>> Begin TEXT

The Product Studio is a service by the Data Lab, WRI’s core data innovation and product delivery unit. The Product Studio documents the work done with project teams, highlighting actionable learnings that other project leads can implement to avoid common pitfalls and successfully navigate their own technology projects. These are shared publicly in the “Product Studio Learnings Series,” in the form of case studies. Please share your feedback at productstudio@wri.org.

Data and digitalization can provide unprecedented opportunities to build an equitable, sustainable and healthy society. However, researchers and project implementers struggle to design and build new digital products that provide real value to people and organizations working on the frontlines. Products that are built are often strategically, technically and financially unsustainable. As a result, exciting new data often failed to translate into impact on the ground.

World Resources Institute (WRI) is a global leader in data for impact. We have built over 40 data products and have a decade-long track record of turning data science innovation into action.

In March 2024, WRI launched a new service we call Product Studio. The aim is to help researchers and program teams design and scale new products. Backed by the Data Lab's Product Team, the Studio gives teams the technical and strategy expertise they need to understand their users and market, develop product designs, and build and test rapid prototypes. With our support, teams can build products that support decisions that matter, enable accountability and drive the conversation.

The Product Studio provides three services to our clients:

1. User Research and Needs Assessment: Provide structure and guide innovations to develop user personas and requirements, guide best practices for research and needs assessments, and conduct user journey and value mapping.

>> End TEXT
>> Begin STORED DATA

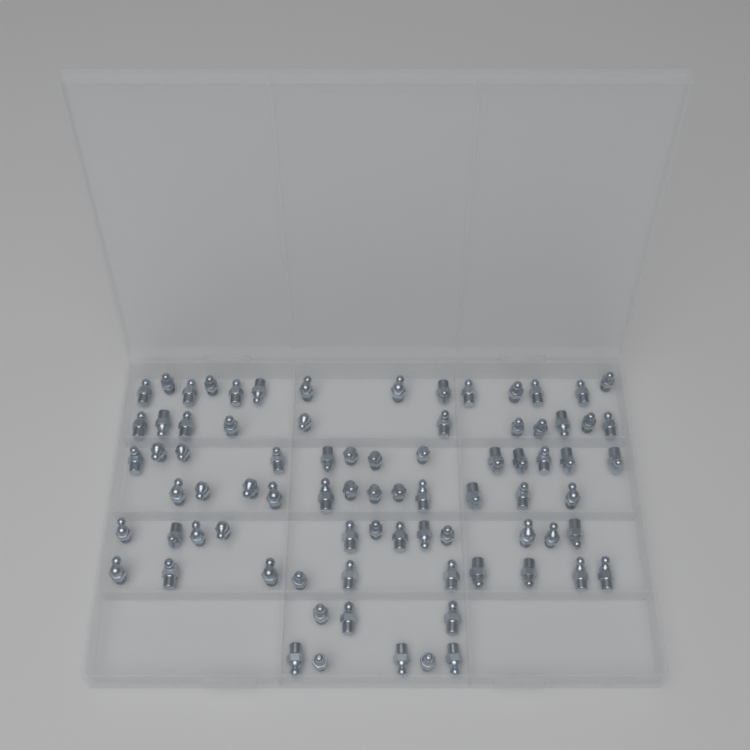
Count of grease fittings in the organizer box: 80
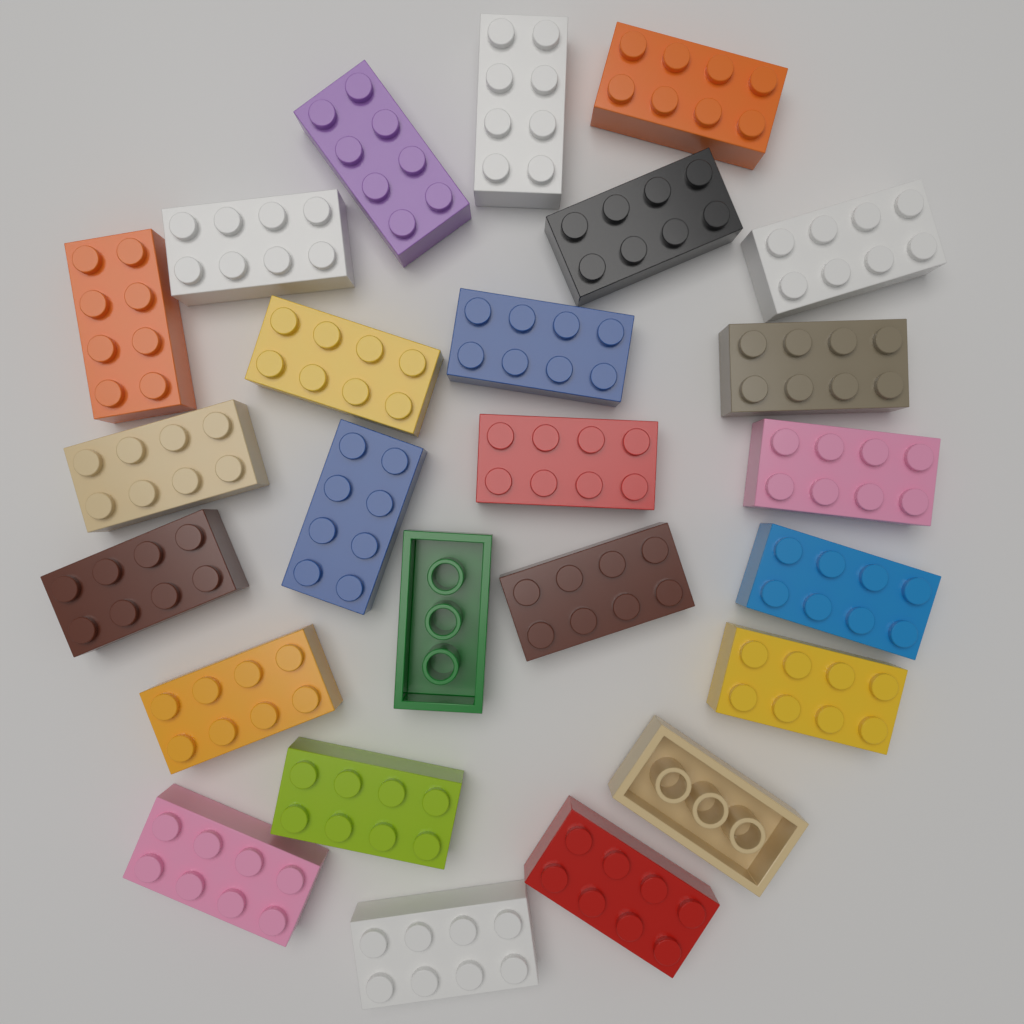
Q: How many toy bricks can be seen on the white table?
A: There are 25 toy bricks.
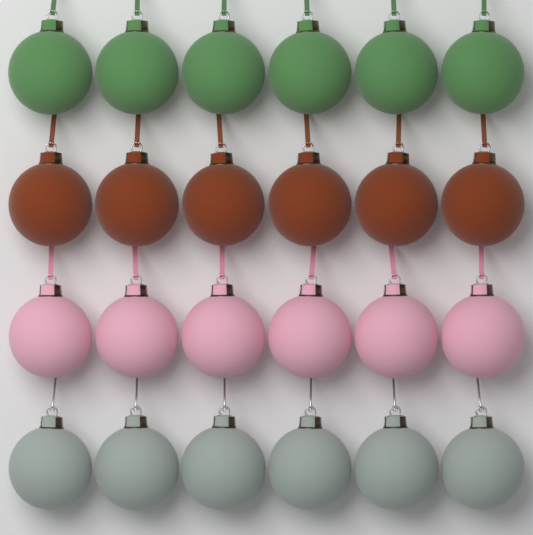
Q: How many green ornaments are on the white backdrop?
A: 6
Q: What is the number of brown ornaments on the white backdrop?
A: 6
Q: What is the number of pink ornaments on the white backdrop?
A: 6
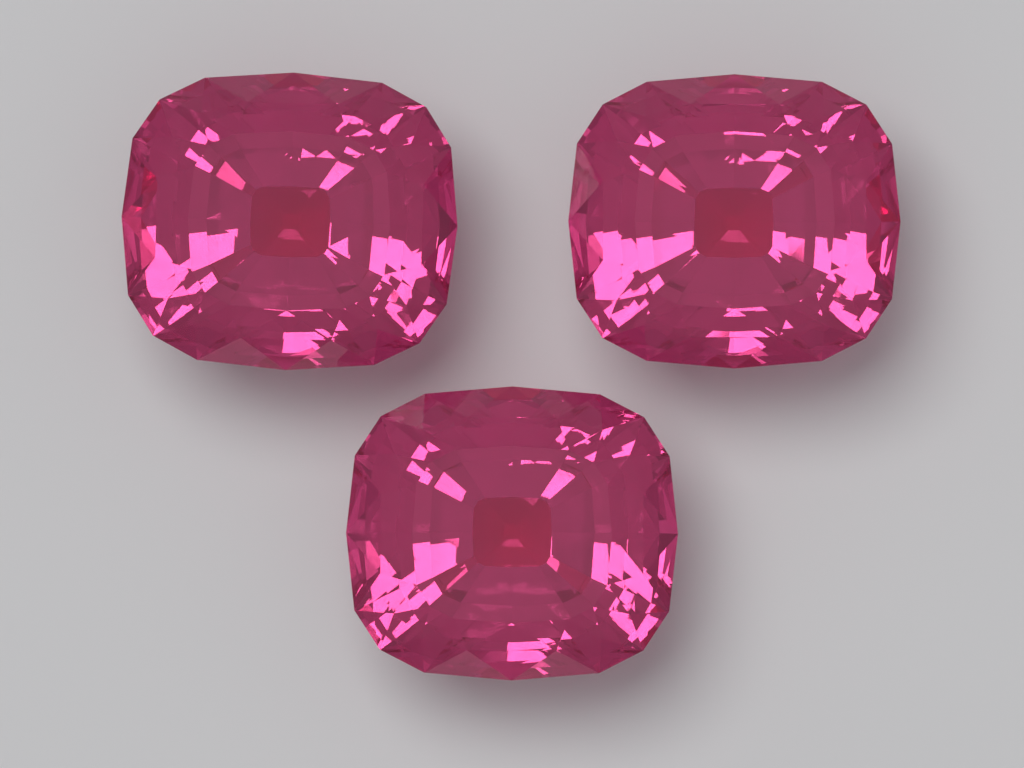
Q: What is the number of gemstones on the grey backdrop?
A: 3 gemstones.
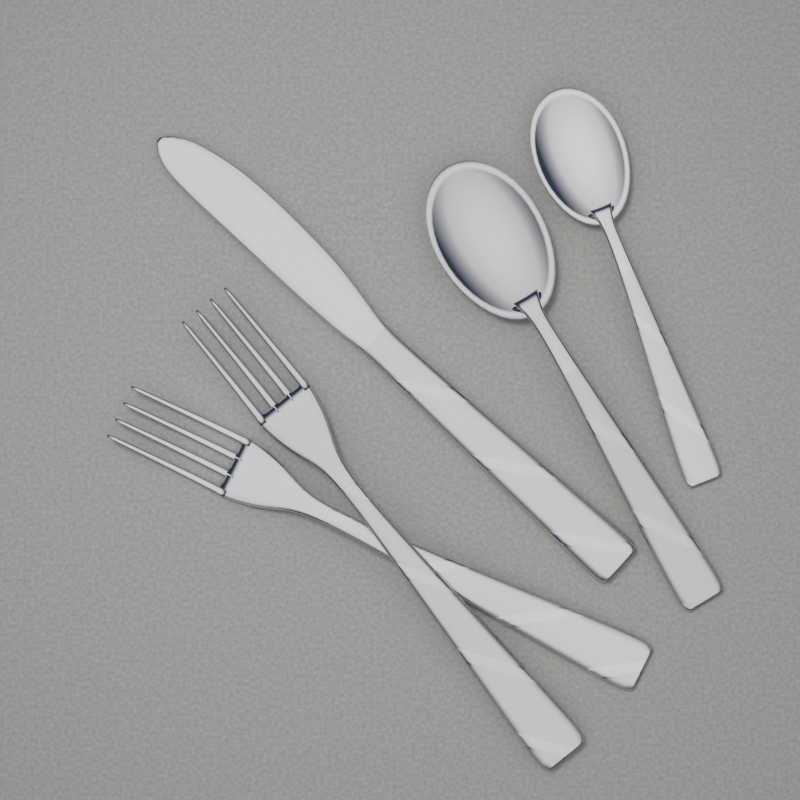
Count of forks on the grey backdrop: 2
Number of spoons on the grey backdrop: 2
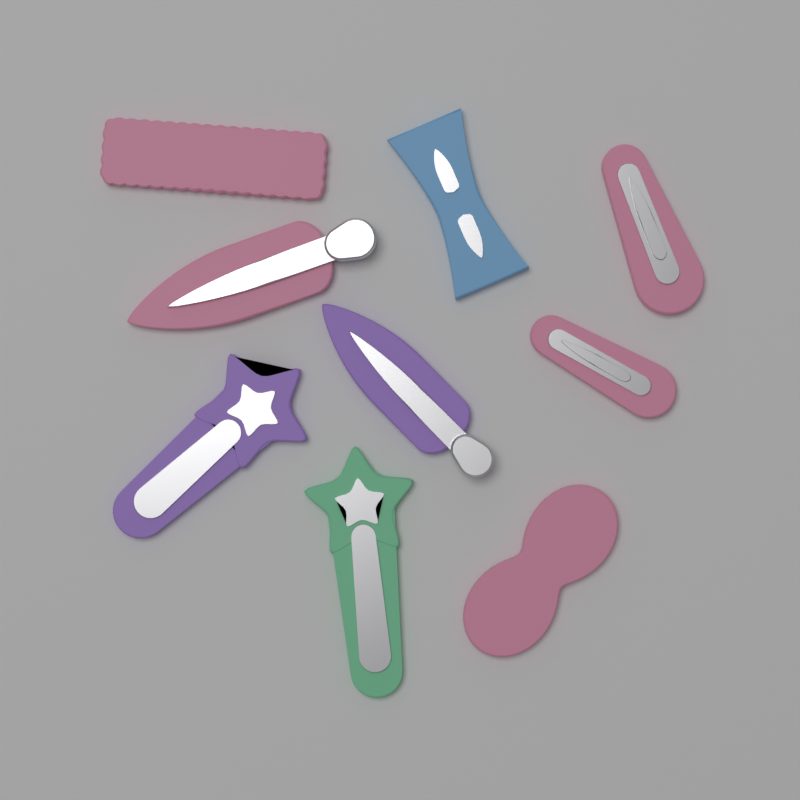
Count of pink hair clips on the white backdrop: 5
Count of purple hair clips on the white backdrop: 2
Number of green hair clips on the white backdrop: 1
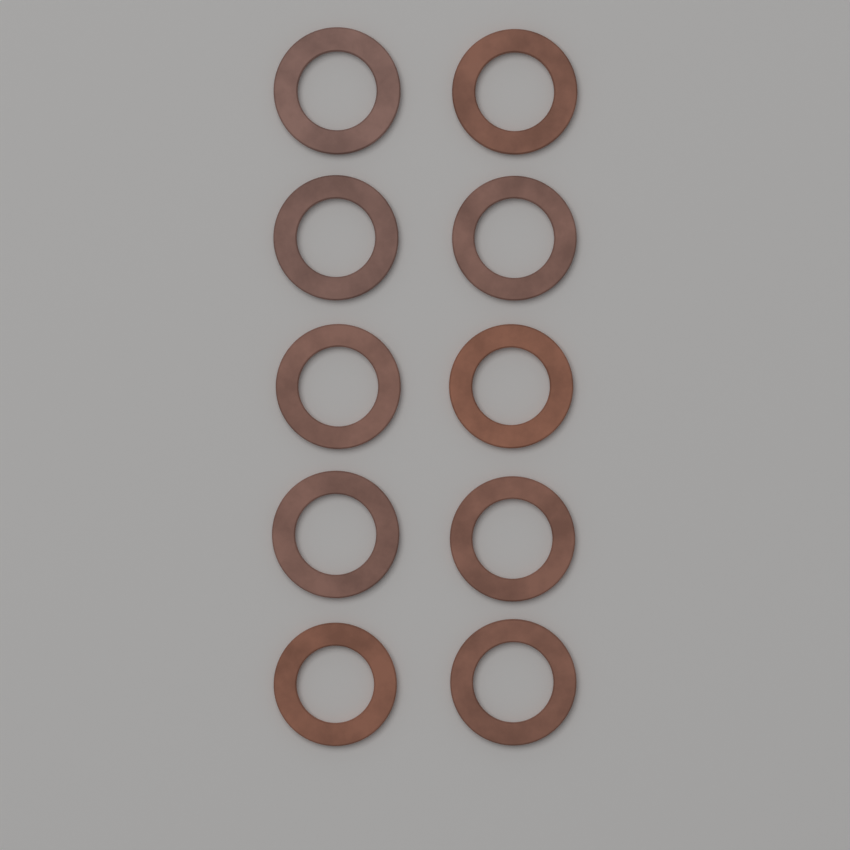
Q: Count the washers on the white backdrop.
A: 10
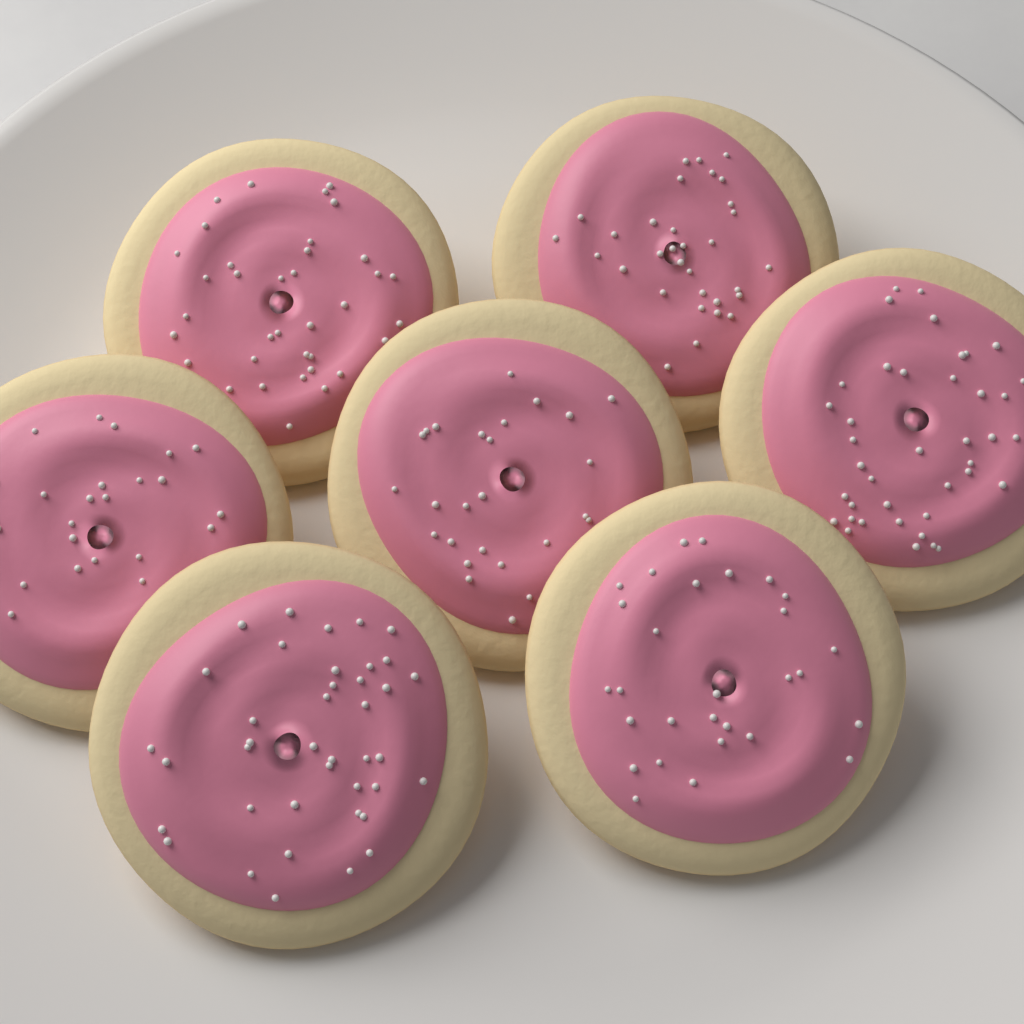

>> End STORED DATA

_DIRECTIVE_: Decide whether each statement agrees with the Product Studio text. Answer yes or no for each, and quote the words from the text that decide it: (a) The Product Studio was launched in March 2024. (b) WRI has built fewer than 20 data products. (c) The Product Studio offers its clients three services. Use only the Product Studio text, not the items.

_THE RESPONSE_:
(a) Yes: "In March 2024, WRI launched a new service we call Product Studio."
(b) No: "We have built over 40 data products"
(c) Yes: "The Product Studio provides three services to our clients"